There’s growing excitement in our family as we prepare for the New Year’s celebration. My brother has just left for the población to buy ice cream, the only time we have it, a real New Year’s treat. I feel that this New Year’s celebration will be different. My mother has insisted on baking rice cakes which she hadn’t done for years. My two sisters are preparing their favorite dish and my other brother is preparing his usual pork and chicken barbecue. My family has certainly become a lot bigger. I now have seventeen nephews and nieces, the oldest in his early twenties, and all of them are extremely excited. I’ve heard the younger ones say, ‘Uncle will celebrate Mass for the New Year in Lola’s house.’ ['Lola' is 'Grandma'].
Our time of the year
Celebrating the New Year has always been a happy occasion for my family. We welcome it in a festive manner even in dire times. My father makes sure that everyone is present and leads us in our family para-liturgical celebration, like a family Gagmayng Simbahanong Katilingban, (GSK), or basic ecclesial community. We start at 11pm and finish a few minutes before midnight when we wish each other ‘Happy New Year.’

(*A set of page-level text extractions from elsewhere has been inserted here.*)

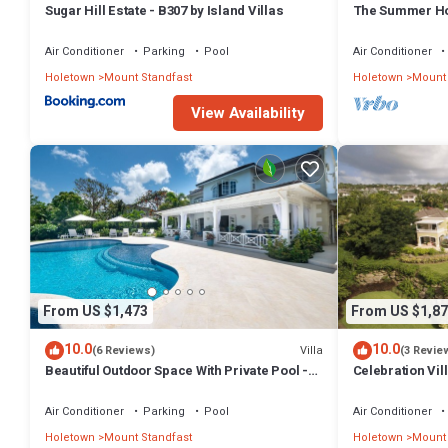
Sugar Hill Estate - B307 by Island Villas
The Summer Hou
Summer Promoti
Wonderful Sugar
Air Conditioner
Parking
Pool
Air Conditioner
Included
Holetown
Mount Standfast
Holetown
Mount 
View Availability
From US $1,473
From US $1,87
10.0
10.0
Villa
(6 Reviews)
(3 Revie
Beautiful Outdoor Space With Private Pool -
Celebration Vil
Fiddlesticks
Views
Air Conditioner
Parking
Pool
Air Conditioner
Holetown
Mount Standfast
Holetown
Mount 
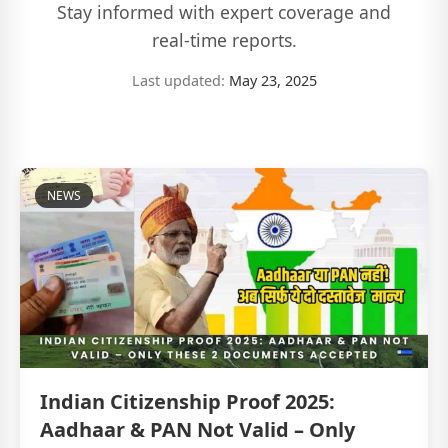
Stay informed with expert coverage and
real-time reports.
Last updated:
May 23, 2025
NEWS
Indian Citizenship Proof 2025:
Aadhaar & PAN Not Valid – Only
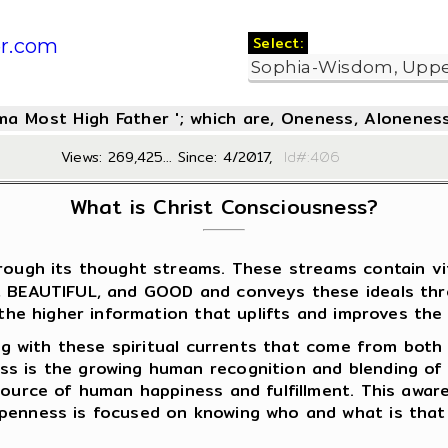
Select:
r.com
oma Most High Father '; which are, Oneness, Aloneness
Views: 269,425... Since: 4/2017,
Id#:4
What is Christ Consciousness?
ough its thought streams. These streams contain vita
E, BEAUTIFUL, and GOOD and conveys these ideals th
 the higher information that uplifts and improves the q
ing with these spiritual currents that come from both 
ss is the growing human recognition and blending of
 source of human happiness and fulfillment. This awa
openness is focused on knowing who and what is that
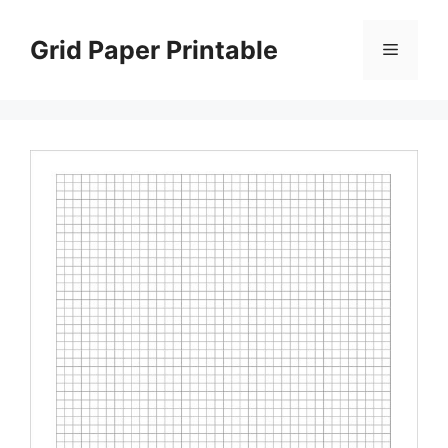
Skip
to
Grid Paper Printable
Menu
content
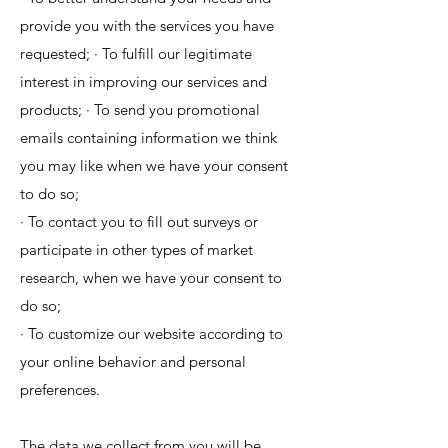
provide you with the services you have
requested; · To fulfill our legitimate
interest in improving our services and
products; · To send you promotional
emails containing information we think
you may like when we have your consent
to do so;
· To contact you to fill out surveys or
participate in other types of market
research, when we have your consent to
do so;
· To customize our website according to
your online behavior and personal
preferences.
The data we collect from you will be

My father selects a gospel reading and then expounds on it with the passionate homily he has prepared weeks before. His sermon usually revolves around how our family has gone through hardships and difficulties but has always been able to move forward. He attributes this not to any of his strengths and gifts but to prayer that God always answers. He reminds us that every evening my mother leads us in the rosary. I remember that as a child I always fell asleep before we finished. My father speaks of the generosity of God who continues to bless us all the days of our lives. When he comes to this point, my mother seconds him with her sobs and tears. She isn’t particularly sad. Her tears express a joy for which there are no words.
Father Dodong on a recent 'field-trip' in the USA

What binds my family
After our liturgy, we have the family dinner. This is the time when we make wishes for the coming year. When I was a young boy I asked God to make me a little taller. God answered my other prayers but not this one. This New Year, however, I can’t wish for anything more except for our family to be always together.
I know that this New Year will be different. I am the youngest child and I was ordained to the priesthood only a a few days ago. My mother told her grandchildren that this time we would have Mass instead of my father leading the family liturgy. Secretly, to his great delight, I asked my father to prepare the homily. Deep in my heart I know that this is a tradition that sustains us as a Christian family and that my vocation sprang mainly from my parents’ faith articulated by my father in his New Year’s sermon and made a lot more profound by my mother’s sobs and tears. I’m sure that it is going to be a different celebration this year, as my mother has told her grandchildren. But then it’s always different because each time we welcome the New Year we’re growing deeper in our faith in God. This yearly ritual has always been a wellspring of my family’s faith and my vocation to the priesthood.
Every New Year is indeed different and yet a continuation of what we’ve always been doing.